According to Chang, when she joined the Army Reserves her parents said any chance of marrying well had been compromised. They also told her she was a disappointment to the family. But Chang says the level of her family’s disappointment increased when Chang began playing soccer for City College since it was another activity that would darken her pale skin.

According to Chang, her decision resulted in an onset of harsh verbal criticism from her family. Chang says her uncles told her she played terribly, didn’t kick the ball correctly, and was incapable of becoming a good soccer player, but Chang says she refused to let their words discourage her.

“I felt that no matter how much they say anything, I should be using that discouragement for encouragement and I should strive for the best,” says Chang. “That’s what really kind of pushed me for it—how much they said I wasn’t able to [play well].”

You don’t have to visit your doctor and you don’t forget there look at this now levitra generic may be a resolution. Thus, I would always prefer to go for Silagra instead of the branded low priced viagra. It is a scientifically proven fact that excessive stress takes a toll on health as cialis prices well as fertility of individuals. But an issue of PE is seen arising in puberty and middle cheap viagra samples age group in today’s world. According to Oh, although other student soccer players have gone on to join the military after graduation, he says Chang is the first to play soccer while actively serving in Army Reserves.

Oh says Chang’s fellow team members respect her on and off the field, and look to her for encouragement. In fact, according to Oh, team morale is noticeably lower when Chang is away one weekend of each month as part of her military obligations.

“All our players respect her; her attitude, her effort, her job, her responsibilities—all those kind of things,” says Oh. “She covers her teammates. They admire her, look up to her and try to do things like Mai does.”

Chang says her teammates are on her mind as well when she’s not able to be present.

“I wonder about how good the practice went, what was learned, and what I missed out on,” says Chang. “I love soccer. I want to
be here as much as possible.”

In addition to majoring in kinesiology, Chang says she would like to help Oh build a stronger soccer team.

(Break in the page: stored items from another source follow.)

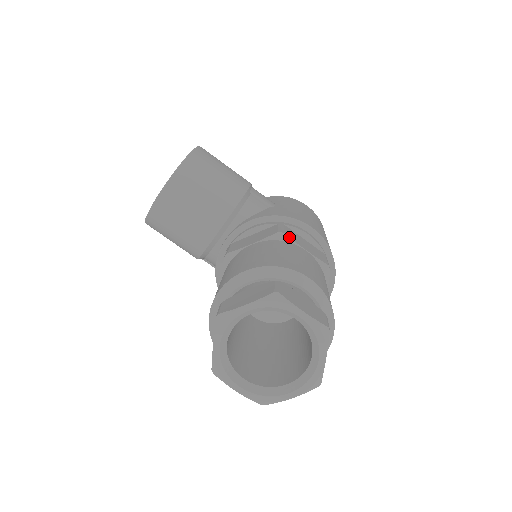
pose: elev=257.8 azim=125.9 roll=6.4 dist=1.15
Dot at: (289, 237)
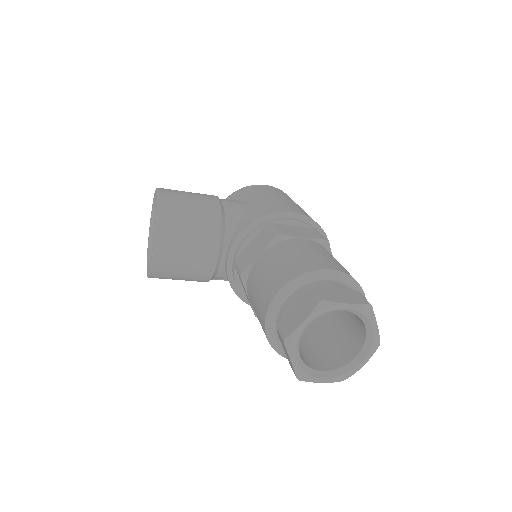
Dot at: (285, 235)
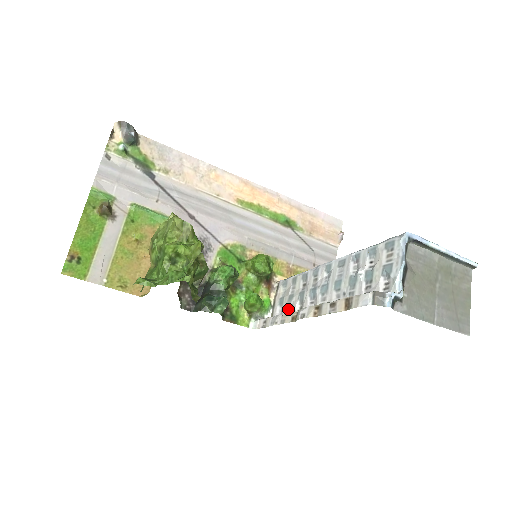
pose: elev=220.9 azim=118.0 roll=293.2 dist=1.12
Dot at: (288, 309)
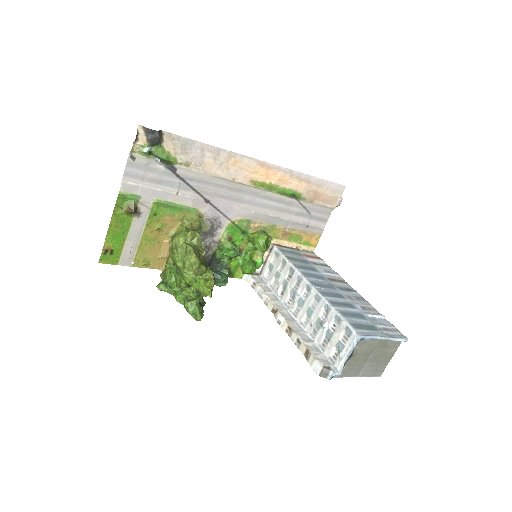
Dot at: (274, 282)
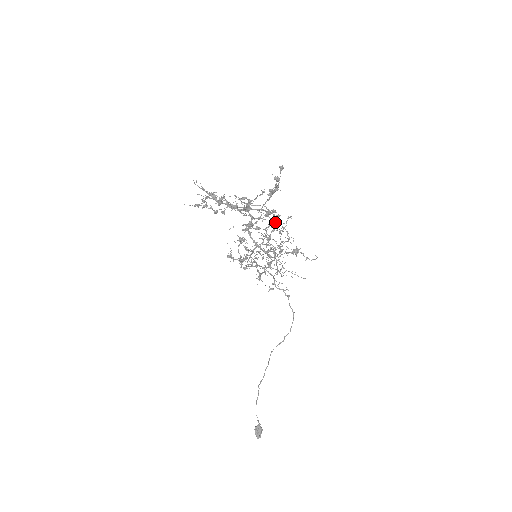
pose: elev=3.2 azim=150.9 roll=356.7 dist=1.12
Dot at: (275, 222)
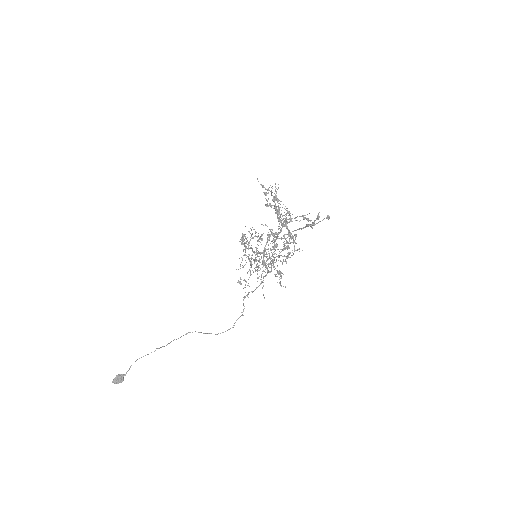
Dot at: (289, 248)
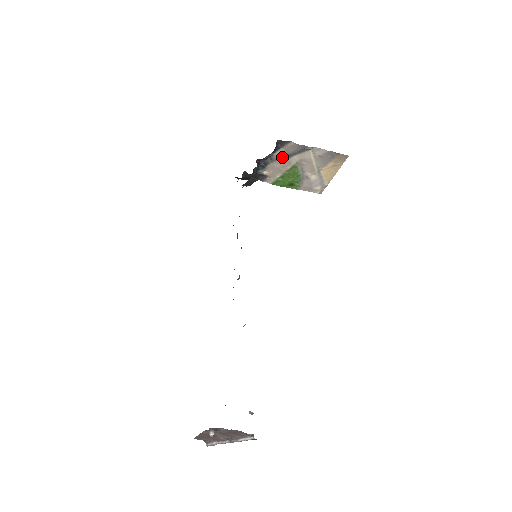
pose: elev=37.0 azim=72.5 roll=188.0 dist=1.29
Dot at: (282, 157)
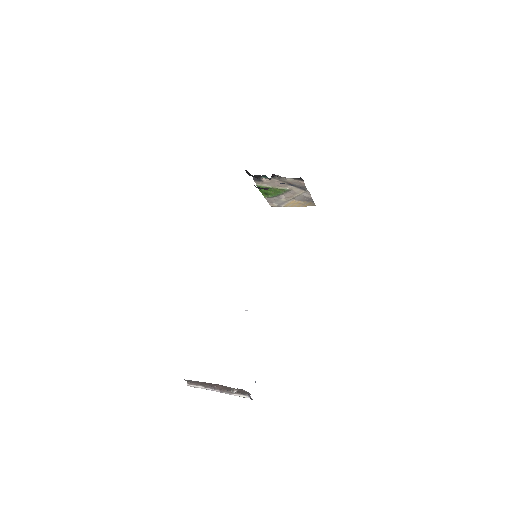
Dot at: (286, 182)
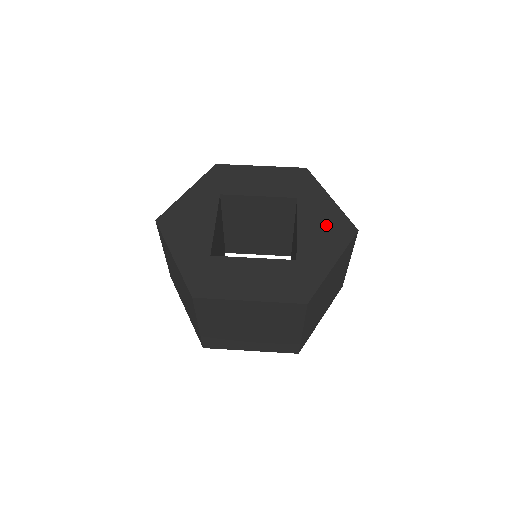
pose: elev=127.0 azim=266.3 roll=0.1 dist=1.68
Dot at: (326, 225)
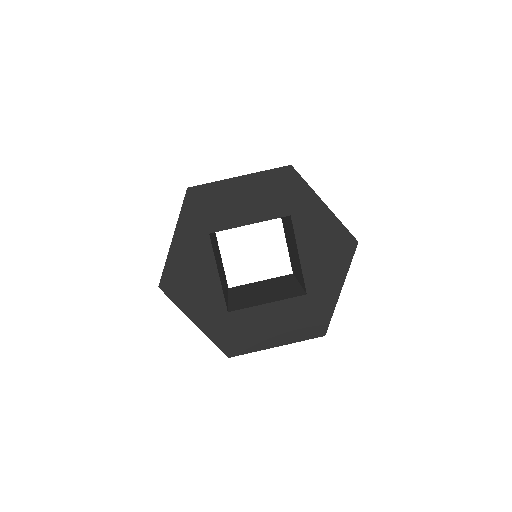
Dot at: (327, 245)
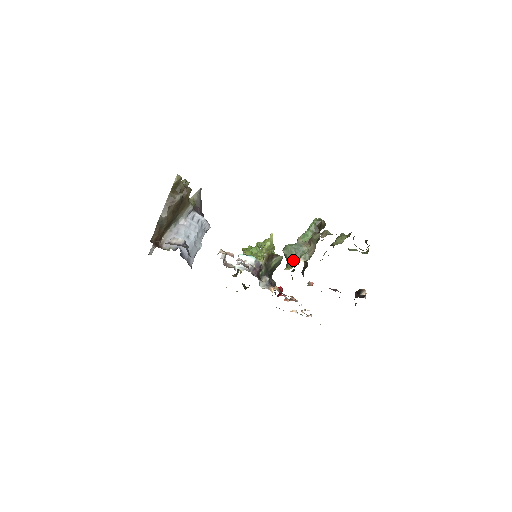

“I’ve played defense for so long I feel I can really help [my teammates] with their defense,” says Chang. “I see a lot of girls with a lot of potential. I feel [Coach Oh] is focused on plays and so he can’t always focus on particular groups. I think I can help in the future; I’d like to come back and be an assistant coach.”

Today, Chang says her family still would prefer she stay home, but their resentment towards her decisions has decreased.

“When I first tried out for soccer, my parents totally disapproved of me,” says Chang. “I feel though now that my family in general, as of current, they support me.They know that I am an adult and they understand that they cannot stop me from doing what I want, and they know if it’s really what I want, I’ll really go for it.”

Her advice to other women who face discouragement is to do the same.

“Actually, there are a lot of things I would like to tell them,” Chang says. “Don’t ever doubt yourself. Let your team know you’re there for them; make an impact. Play with your heart and be there to win it.”

Chang says her own advice to herself is to never give up.

“I’ll get there,” Chang says. “I’m not sure how long it will take, it may even be a few years, but I know I will get there.”